ASSIGNED TASK> Copy word for word the lines of the records that start with the line containing "Sportano.de - Wir schützen deine Privatsphäre" and continue through the line containing "oder bereits erteilte", including both of those lines and nothing else.
INPUT DATA START
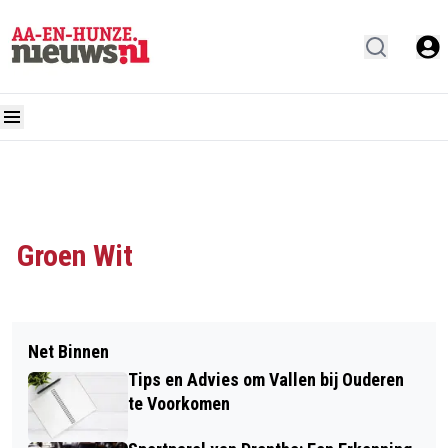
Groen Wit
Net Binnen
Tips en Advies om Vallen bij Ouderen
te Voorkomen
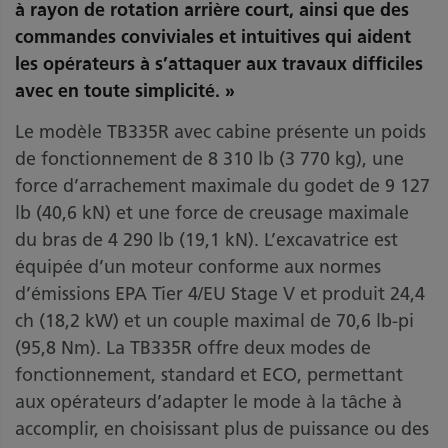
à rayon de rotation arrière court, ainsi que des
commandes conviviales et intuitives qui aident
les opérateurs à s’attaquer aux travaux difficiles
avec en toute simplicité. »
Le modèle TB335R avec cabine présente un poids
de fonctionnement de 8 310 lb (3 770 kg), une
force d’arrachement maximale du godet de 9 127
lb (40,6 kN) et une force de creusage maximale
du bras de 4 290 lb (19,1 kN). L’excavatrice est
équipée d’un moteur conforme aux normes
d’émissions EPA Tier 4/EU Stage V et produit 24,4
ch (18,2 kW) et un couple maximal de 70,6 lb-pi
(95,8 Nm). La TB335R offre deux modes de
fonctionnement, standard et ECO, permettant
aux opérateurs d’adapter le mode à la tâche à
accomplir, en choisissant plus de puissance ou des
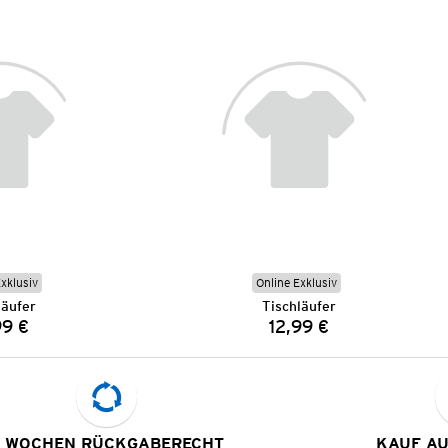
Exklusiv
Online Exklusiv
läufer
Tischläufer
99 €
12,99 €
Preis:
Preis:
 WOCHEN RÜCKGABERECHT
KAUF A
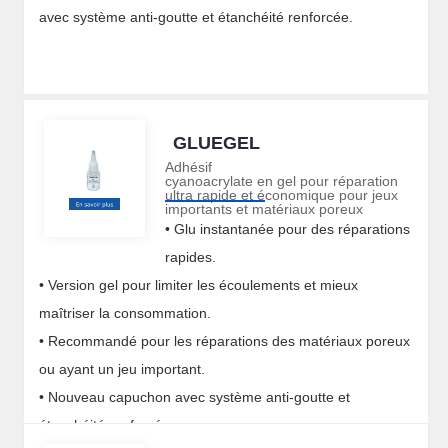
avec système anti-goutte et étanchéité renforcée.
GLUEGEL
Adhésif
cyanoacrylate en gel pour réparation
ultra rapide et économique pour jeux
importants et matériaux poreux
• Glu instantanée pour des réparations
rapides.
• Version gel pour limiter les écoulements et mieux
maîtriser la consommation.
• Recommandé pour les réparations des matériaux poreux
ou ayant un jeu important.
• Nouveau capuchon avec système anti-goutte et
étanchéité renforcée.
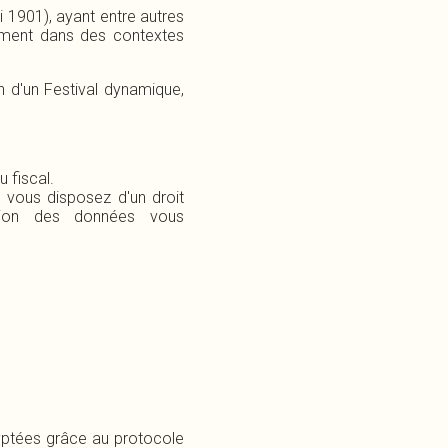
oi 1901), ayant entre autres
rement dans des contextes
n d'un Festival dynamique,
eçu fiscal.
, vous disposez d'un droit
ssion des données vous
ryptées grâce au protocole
INPUT DATA END
INPUT DATA START
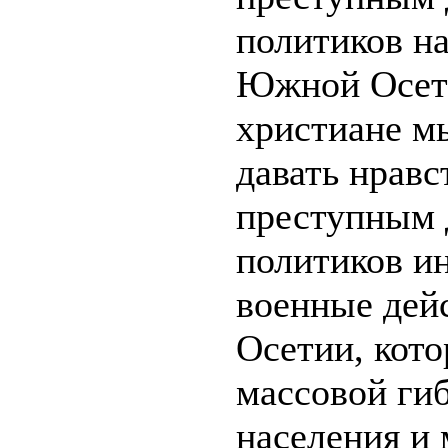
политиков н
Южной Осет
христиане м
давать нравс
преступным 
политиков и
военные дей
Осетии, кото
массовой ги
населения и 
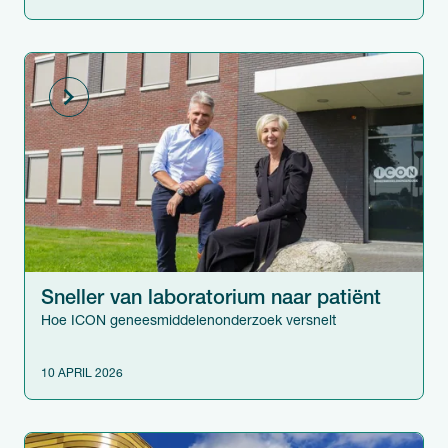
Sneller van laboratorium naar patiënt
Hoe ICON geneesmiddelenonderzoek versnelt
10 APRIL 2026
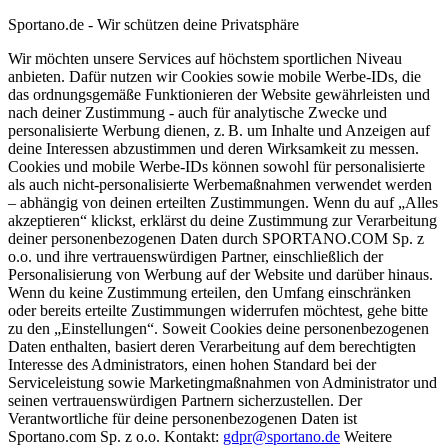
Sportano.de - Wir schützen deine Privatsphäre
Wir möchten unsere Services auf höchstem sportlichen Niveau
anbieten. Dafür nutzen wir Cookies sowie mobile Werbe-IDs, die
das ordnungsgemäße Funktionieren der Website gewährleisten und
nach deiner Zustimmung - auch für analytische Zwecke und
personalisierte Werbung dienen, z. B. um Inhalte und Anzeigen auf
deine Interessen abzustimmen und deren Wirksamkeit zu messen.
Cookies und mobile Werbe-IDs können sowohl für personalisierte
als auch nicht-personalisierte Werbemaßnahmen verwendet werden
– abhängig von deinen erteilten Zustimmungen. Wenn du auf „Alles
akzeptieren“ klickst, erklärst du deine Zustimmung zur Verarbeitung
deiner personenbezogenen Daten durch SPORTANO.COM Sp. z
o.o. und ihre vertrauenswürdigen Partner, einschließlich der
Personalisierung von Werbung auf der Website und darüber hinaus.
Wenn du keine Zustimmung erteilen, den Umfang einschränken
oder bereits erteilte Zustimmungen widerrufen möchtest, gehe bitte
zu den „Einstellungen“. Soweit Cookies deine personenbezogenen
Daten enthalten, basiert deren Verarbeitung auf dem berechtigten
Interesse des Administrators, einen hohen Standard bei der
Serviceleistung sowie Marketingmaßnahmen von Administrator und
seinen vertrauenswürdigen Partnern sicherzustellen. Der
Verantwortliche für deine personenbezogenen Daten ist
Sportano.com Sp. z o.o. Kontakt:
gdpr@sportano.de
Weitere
INPUT DATA END
REPLY>
Sportano.de - Wir schützen deine Privatsphäre
Wir möchten unsere Services auf höchstem sportlichen Niveau
anbieten. Dafür nutzen wir Cookies sowie mobile Werbe-IDs, die
das ordnungsgemäße Funktionieren der Website gewährleisten und
nach deiner Zustimmung - auch für analytische Zwecke und
personalisierte Werbung dienen, z. B. um Inhalte und Anzeigen auf
deine Interessen abzustimmen und deren Wirksamkeit zu messen.
Cookies und mobile Werbe-IDs können sowohl für personalisierte
als auch nicht-personalisierte Werbemaßnahmen verwendet werden
– abhängig von deinen erteilten Zustimmungen. Wenn du auf „Alles
akzeptieren“ klickst, erklärst du deine Zustimmung zur Verarbeitung
deiner personenbezogenen Daten durch SPORTANO.COM Sp. z
o.o. und ihre vertrauenswürdigen Partner, einschließlich der
Personalisierung von Werbung auf der Website und darüber hinaus.
Wenn du keine Zustimmung erteilen, den Umfang einschränken
oder bereits erteilte Zustimmungen widerrufen möchtest, gehe bitte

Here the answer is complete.